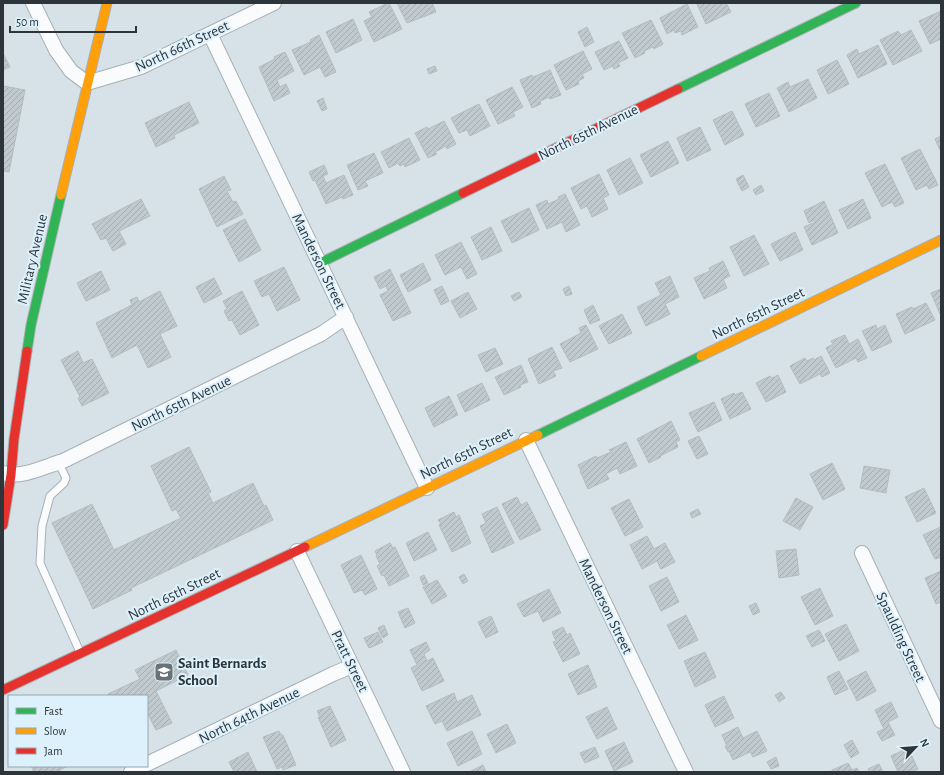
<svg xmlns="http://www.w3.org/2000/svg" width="944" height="775" viewBox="0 0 944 775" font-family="'Alegreya Sans',sans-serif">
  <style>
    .building { fill: url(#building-hatch); stroke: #b3bdc0 }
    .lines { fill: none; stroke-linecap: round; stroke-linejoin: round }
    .lane-casing { stroke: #a8b0b5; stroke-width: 9 }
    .street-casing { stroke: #a8b0b5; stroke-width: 16 }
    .fast-casing { stroke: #a8b0b5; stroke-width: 11 }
    .slow-casing { stroke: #a8b0b5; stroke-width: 11 }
    .jam-casing { stroke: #a8b0b5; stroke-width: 11 }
    .lane { stroke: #f9fbfc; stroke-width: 7 }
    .street { stroke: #f9fbfc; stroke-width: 14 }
    .fast { stroke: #30b455; stroke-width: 9 }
    .slow { stroke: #ff9f0a; stroke-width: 9 }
    .jam { stroke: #e5322d; stroke-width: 9 }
    .labels { text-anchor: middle; stroke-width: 4; stroke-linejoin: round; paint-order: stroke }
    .street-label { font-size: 15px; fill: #2e353a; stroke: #ddf1fc }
    .poi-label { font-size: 15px; font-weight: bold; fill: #2e353a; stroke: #ddf1fc; text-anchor: start }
  </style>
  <defs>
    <pattern id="building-hatch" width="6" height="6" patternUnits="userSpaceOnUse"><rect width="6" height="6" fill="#c0c9cd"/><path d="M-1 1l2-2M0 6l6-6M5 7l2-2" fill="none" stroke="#a5adb1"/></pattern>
  </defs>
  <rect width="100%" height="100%" fill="#d7e2e8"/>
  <path class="building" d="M388 3H389L402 29 374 42 364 21 372 17 369 12Z
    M397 3H432L436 12 407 23Z
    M698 3H726L731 12 706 24 697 4Z
    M687 4 698 27 682 35 681 31 675 33 674 30 667 34 660 18Z
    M941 11V39L930 44 919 21Z
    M353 19 362 40 336 53 326 32Z
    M651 20 663 44 654 49 653 47 644 51 645 53 635 58 622 33Z
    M587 27 594 42 585 47 578 32Z
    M911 30 922 51 893 65 880 40 898 31 901 35Z
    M319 35 336 72 325 77 320 67 304 75 292 50 311 42 310 40Z
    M619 41 628 58 618 63 620 66 614 69 613 66 604 70 595 52Z
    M878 45 887 64 858 78 847 55 857 49 859 54Z
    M583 51 592 69 582 74 584 78 578 81 579 84 566 90 554 65Z
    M285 52 294 71 277 80 280 87 286 84 290 93 274 101 259 67 275 59 274 57Z
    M3 53 10 67 3 70Z
    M837 60 849 84 828 94 817 70Z
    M435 66 437 71 429 74 427 69Z
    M550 70 561 95 550 99 549 97 540 101 541 104 532 108 520 80 532 75 533 77Z
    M808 79 817 98 789 112 777 88 788 82 790 87Z
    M3 86 25 90 9 172 3 171Z
    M512 87 523 107 513 112 515 116 498 124 486 100Z
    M769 93 780 116 756 127 745 104Z
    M323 98 327 109 322 111 317 101Z
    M189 102 199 123 174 135 175 138 156 147 145 123Z
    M479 104 490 126 470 136 467 130 459 133 451 118Z
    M732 111 744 135 725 145 713 120Z
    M444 121 456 144 447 149 446 146 435 152 437 154 428 158 415 133 427 127 428 129Z
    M700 127 711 150 687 161 677 138Z
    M941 136V152L935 139Z
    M409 138 420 160 405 167 404 164 400 166 398 163 389 168 381 152Z
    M668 141 679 163 651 177 640 155Z
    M920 149 938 185 929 189 927 185 916 190 901 158Z
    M374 153 383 173 365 181 368 186 358 190 347 165Z
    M630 158 643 183 619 195 607 170Z
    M885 164 904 203 895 207 892 202 882 207 865 173Z
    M324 165 328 174 323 176 326 183 344 175 353 195 343 199 342 197 326 204 315 180 313 181 309 172Z
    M599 174 609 195 603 198 608 209 592 217 587 206 581 209 571 188Z
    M743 175 749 187 742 191 736 179Z
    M224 176 231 190 227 191 233 202 236 201 243 214 217 227 199 189Z
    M761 185 764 191 756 195 753 190Z
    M565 194 580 225 566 232 562 222 547 229 536 205 547 200 548 204 559 199 558 197Z
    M141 199 150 216 119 231 126 244 113 251 106 238 101 240 92 224Z
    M863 199 871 218 848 229 839 210Z
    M824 201 838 233 812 245 804 227 815 222 814 220 809 223 804 211Z
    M529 208 539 230 512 243 501 221Z
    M245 219 261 250 239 262 223 230Z
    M491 227 502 251 482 260 471 237Z
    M795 232 803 250 780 261 771 244Z
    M754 235 769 264 744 276 730 247Z
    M461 242 477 274 467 279 461 267 445 275 435 255Z
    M723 261 730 276 723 279 727 288 704 299 694 278 710 271 709 268Z
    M423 263 431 280 408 292 400 275Z
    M284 267 300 300 277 311 269 294 262 297 254 281Z
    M390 269 411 313 393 321 380 295 388 291 386 286 380 289 374 277Z
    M101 271 110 290 86 301 77 283Z
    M670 276 679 297 665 304 670 314 646 326 637 307 661 295 655 283Z
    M214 278 222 294 204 303 196 287Z
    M442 286 449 301 441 305 434 290Z
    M569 286 572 294 566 296 563 289Z
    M941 289V314H940L931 293Z
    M160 291 177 326 160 334 171 357 148 368 137 345 112 358 96 323 132 305 130 300 137 297 139 302Z
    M242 291 259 325 240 335 232 320 229 321 224 311 227 309 223 301Z
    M468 292 477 309 460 318 451 301Z
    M519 292 522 297 514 301 511 296Z
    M926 303 935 320 905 334 896 314 912 307 913 309Z
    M593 305 600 320 590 324 584 310Z
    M622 314 632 333 609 344 599 326Z
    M586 325 598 349 570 362 560 344 581 333 579 328Z
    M876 325 877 329 885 325 892 342 872 351 862 331Z
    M845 335 849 344 858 339 867 358 858 362 856 358 836 368 826 348 833 344 831 341Z
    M552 347 562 368 553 371 556 376 539 384 528 359Z
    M495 348 503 364 486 372 478 355Z
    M78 351 83 363 92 359 109 393 82 406 78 398 80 397 61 360Z
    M821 356 830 373 822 377 820 374 800 384 790 366 805 358 807 361 813 358 814 360Z
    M521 365 528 382 520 385 521 387 504 395 495 377Z
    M778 375 786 392 766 402 756 383 770 376 772 378Z
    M482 383 490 400 465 412 457 395Z
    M742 392 751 409 730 419 721 399 734 393 735 395Z
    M449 396 458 415 434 427 425 408Z
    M714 402 722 420 698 432 689 413Z
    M671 421 680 440 676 442 678 447 660 456 661 457 649 463 637 439Z
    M699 436 708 454 697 459 688 441Z
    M626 442 637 466 620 474 617 468 606 474 609 479 588 489 580 471H581L578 465 596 456 597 458 611 452 609 450Z
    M189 447 211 492 208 493 213 503 253 483 264 506 266 505 273 520 131 588 132 590 93 609 52 523 92 504 114 550 181 518 176 509 172 511 151 466Z
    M832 463 845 489 823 500 810 474Z
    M864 466 890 470 886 493 860 488Z
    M924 488 936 513 917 522 905 497Z
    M517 497 521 505 527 502 541 530 520 540 502 504Z
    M796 498 813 507 800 530 783 521Z
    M629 499 643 527 625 536 611 508Z
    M497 507 514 543 492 553 480 526 486 523 482 514Z
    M698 509 701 514 692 518 690 513Z
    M454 512 456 517 459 515 471 543 452 552 439 525 441 524 438 520Z
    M941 527V557L935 559 923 535Z
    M428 532 437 550 414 561 406 543Z
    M647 536 654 549 665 543 675 562 661 569 657 561 642 569 630 545Z
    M390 543 393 548 395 547 409 576 389 586 384 575 382 576 377 566 380 564 376 556 377 555 375 551Z
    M796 549 799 575 779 578 776 551Z
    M361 555 377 589 365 595 362 590 354 593 341 565Z
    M941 571V602L936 604 925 578Z
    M464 574 468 581 463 584 459 577Z
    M424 575 428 583 423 585 420 577Z
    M667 577 679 602 661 611 649 586Z
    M437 580 447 596 432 604 423 587Z
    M820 588 833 616 815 625 801 597Z
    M549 589 561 613 543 622 538 611 524 617 517 604Z
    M756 603 760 612 753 615 749 606Z
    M408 608 415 623 405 628 398 612Z
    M686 615 698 640 679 649 667 625Z
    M491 616 498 632 486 638 478 622Z
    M846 624 859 651 839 661 825 634Z
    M384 625 388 635 383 638 378 628Z
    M563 627 567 635 570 633 580 654 563 662 553 642 556 641 552 632Z
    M819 630 825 641 812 647 806 636Z
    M378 632 383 642 369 648 364 638Z
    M426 642 430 650 424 654 427 661 433 658 444 681 422 691 411 668 417 665 410 650Z
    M176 650 188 675 156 691 172 723 156 730 147 712V696H109L108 694 140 679 135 670Z
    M705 652 716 677 695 687 684 661Z
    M588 665 597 687 578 695 568 674Z
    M839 671 848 689 835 695 827 677Z
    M866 671 876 691 857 701 847 681Z
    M781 692 785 698 779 702 775 695Z
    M454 693 457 702 472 695 481 715 447 731 442 721 435 724 426 706Z
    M724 696 734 718 715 727 705 705Z
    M891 702 898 717 888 722 895 735 882 741 877 732 884 729 875 710Z
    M330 706 346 740 331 747 318 717H320L317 711Z
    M607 707 617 729 597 739 586 717Z
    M507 724 516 743 496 753 487 734Z
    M738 727 743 738 757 731 767 751 753 757 750 752 733 760 729 751 728 752 725 746H727L722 735Z
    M279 731 281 735H283L296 765 283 770 282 767 277 769 263 737Z
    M472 731 482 754 458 766 447 743Z
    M852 740 859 753 851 758 844 745Z
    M624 742 633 762 614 771 605 751Z
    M595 747 599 757 585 763 580 753Z
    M908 748 918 769 911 772H898L891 756Z
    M248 752 257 772H234L229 762Z
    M776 757 779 766 771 769 767 762Z
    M848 763 852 770 857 768 859 772H832V770Z
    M879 764 883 772H870L868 769Z
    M483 765 486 772H469Z
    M31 766H68L56 772H34Z"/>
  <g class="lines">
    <defs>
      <path id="lane" d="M58 462 66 478 64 483 50 496 42 526 40 563 80 652"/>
      <path id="street" d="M33 3 56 50 71 71 87 83 141 67 274 3
        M210 34 427 488
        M526 440 686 772
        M3 473C21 479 46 466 63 461L321 334 346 317
        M297 551 403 772
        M862 553 941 721
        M147 764 333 674 352 666
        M131 772 143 766"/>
      <path id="fast" d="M678 89 856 3
        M320 263 463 193
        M27 351 31 325 61 195
        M538 435 701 356"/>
      <path id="slow" d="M61 195 107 3
        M701 356 941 240
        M305 547 538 435"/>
      <path id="jam" d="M463 193 678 89
        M3 525 11 475 14 439 27 351
        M3 690 305 547"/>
    </defs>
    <use href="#lane" class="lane-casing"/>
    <use href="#street" class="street-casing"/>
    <use href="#fast" class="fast-casing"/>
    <use href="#slow" class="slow-casing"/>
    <use href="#jam" class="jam-casing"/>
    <use href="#lane" class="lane"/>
    <use href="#street" class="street"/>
    <use href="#fast" class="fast"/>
    <use href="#slow" class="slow"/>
    <use href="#jam" class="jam"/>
  </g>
  <defs>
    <symbol id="school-square" viewBox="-11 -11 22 22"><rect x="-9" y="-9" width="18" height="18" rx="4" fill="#697277" stroke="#ddf1fc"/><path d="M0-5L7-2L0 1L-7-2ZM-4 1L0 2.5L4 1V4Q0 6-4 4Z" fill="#fff"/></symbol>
  </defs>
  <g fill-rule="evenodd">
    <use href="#school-square" x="153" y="661" width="22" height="22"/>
  </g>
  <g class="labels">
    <g class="street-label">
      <text transform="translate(182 46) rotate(-25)" y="5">North 66th Street</text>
      <text transform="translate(588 132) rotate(-26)" y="5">North 65th Avenue</text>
      <text transform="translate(32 259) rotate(-77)" y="5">Military Avenue</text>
      <text transform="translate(319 261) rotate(64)" y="5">Manderson Street</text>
      <text transform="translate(758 313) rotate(-26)" y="5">North 65th Street</text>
      <text transform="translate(181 403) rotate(-26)" y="5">North 65th Avenue</text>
      <text transform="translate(466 453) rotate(-26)" y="5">North 65th Street</text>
      <text transform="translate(174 594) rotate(-26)" y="5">North 65th Street</text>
      <text transform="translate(606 606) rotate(64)" y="5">Manderson Street</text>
      <text transform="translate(901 637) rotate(65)" y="5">Spaulding Street</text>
      <text transform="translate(350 661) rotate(64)" y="5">Pratt Street</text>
      <text transform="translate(249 715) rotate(-26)" y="5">North 64th Avenue</text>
    </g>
    <g class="poi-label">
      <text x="178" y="668">Saint Bernards<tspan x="178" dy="17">School</tspan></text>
    </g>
  </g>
  <rect width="944" height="775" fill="none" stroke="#2e353a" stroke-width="8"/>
  <rect x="8" y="695" width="140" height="72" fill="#ddf1fc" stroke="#97a6ae"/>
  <rect x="16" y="708" width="20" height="6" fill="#30b455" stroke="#97a6ae"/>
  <text x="44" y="715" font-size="12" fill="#2e353a">Fast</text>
  <rect x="16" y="728" width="20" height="6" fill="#ff9f0a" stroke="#97a6ae"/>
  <text x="44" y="735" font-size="12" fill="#2e353a">Slow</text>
  <rect x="16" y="748" width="20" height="6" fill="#e5322d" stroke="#97a6ae"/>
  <text x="44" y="755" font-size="12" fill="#2e353a">Jam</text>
  <g transform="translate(916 747) rotate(64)" stroke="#ddf1fc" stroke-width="3" paint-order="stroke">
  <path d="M0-3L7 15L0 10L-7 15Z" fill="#2e353a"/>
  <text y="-6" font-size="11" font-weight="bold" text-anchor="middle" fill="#2e353a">N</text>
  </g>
  <path d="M10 26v6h126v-6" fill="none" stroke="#2e353a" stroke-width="2"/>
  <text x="16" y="26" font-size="12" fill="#2e353a" stroke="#ddf1fc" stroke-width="3" paint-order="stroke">50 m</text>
</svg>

◆ ◆ ◆ ◆ ◆

- Task instructions
Write out each line above that contains the word "lines".

- Answer to this exercise
    .lines { fill: none; stroke-linecap: round; stroke-linejoin: round }
  <g class="lines">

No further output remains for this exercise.